Schedule: decide who loads context, and when
Fowler's taxonomy has a dimension most people miss: who decides when context loads. It maps cleanly to automation maturity:
- LLM-driven: the agent decides a skill is relevant and loads it. Flexible, occasionally wrong. This is autoscaling.
- Human-triggered: you invoke a slash command when you know it's needed. Reliable, requires you. This is manual scaling.
- Deterministic: a hook injects context on an event, every time, no judgment involved. This is a cron job.
The failure mode is using the wrong trigger for the stakes. Anything that must always happen, like "check the AWS profile before mutations", cannot be LLM-driven, because LLM-driven means probabilistic. That's hook territory. Meanwhile, hard-wiring rarely-used procedures into always-loaded files is paying reserved-instance prices for a workload that runs monthly.
Isolate: subagents are separate VPCs for attention
The biggest context wins don't come from trimming files. They come from architecture. When a task requires reading 30 files to answer one question, don't do it in your main session. Dispatch a subagent. It burns its own context on the exploration and returns only the conclusion. Your main session pays for the answer, not the search.
This is the same reasoning as not running your batch jobs on the production database: isolate the expensive, messy work; keep the primary lean. Research from across the industry now converges on this: multi-agent "harness engineering" exists precisely because complex tasks exceed what a single context window handles well.

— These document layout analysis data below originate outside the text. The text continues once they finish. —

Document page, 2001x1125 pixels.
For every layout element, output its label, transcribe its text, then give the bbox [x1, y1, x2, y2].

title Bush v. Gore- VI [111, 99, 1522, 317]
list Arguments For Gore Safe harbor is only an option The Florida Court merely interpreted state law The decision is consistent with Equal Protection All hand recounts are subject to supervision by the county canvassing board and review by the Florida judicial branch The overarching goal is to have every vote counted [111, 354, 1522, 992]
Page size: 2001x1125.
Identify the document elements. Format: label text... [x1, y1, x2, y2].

Monitor: make it a habit, not a project
Context bloat is not a one-time cleanup, because it regrows the same way cloud spend does: one reasonable-sounding addition at a time. The maintenance loop that works:
- Run
/contextat the start of a heavy session. If startup overhead crept up, find out what changed. - When a session goes sideways, check what the agent was looking at before blaming the model. Misleading context produces confident, wrong agents.

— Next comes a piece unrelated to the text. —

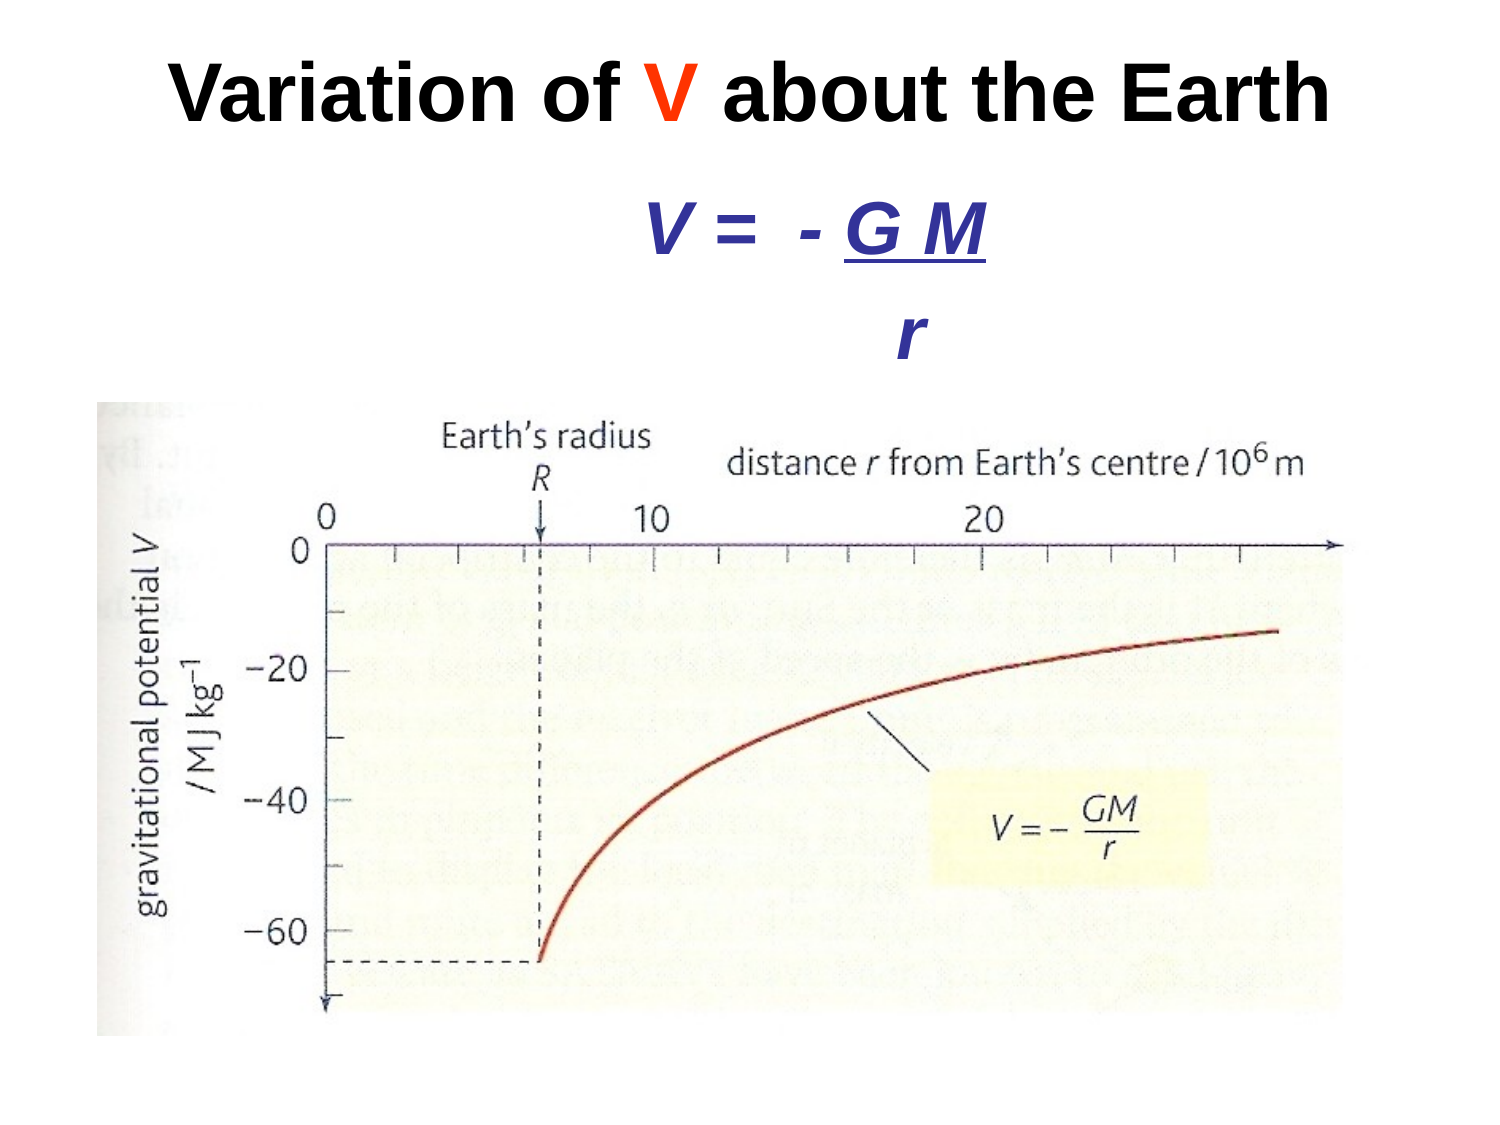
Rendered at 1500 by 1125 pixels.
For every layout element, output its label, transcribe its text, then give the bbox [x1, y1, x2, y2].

list V = - G M r [389, 172, 1061, 389]
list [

- Every time you add something to CLAUDE.md, remove something. Zero-based budgeting for tokens.
- Quarterly: delete MCP servers, skills, and memory files that no session used. Untagged resources get terminated.
Takeaways
- The context window is a budget with an idle-spend problem. Audit it with
/contextthe way you'd audit a cloud bill. - Right-size by access pattern. Always-true → CLAUDE.md. Path-specific → scoped rules. Procedural → skills. Fetchable → leave it on disk.
- Match the loading trigger to the stakes. Must-always-happen → hooks. Usually-relevant → skills. Know-when-I-need-it → slash commands.
- Isolate expensive exploration in subagents. Pay for conclusions in your main session, not searches.
- Wrong context beats no context at being dangerous. A stale runbook loaded confidently is worse than an agent that admits it doesn't know.
Prompt engineering asked "how do I phrase this?" Context engineering asks "what is the model looking at, and does every token earn its place?" One of those is a writing skill. The other is an operations discipline, and if you've done FinOps, you already have it.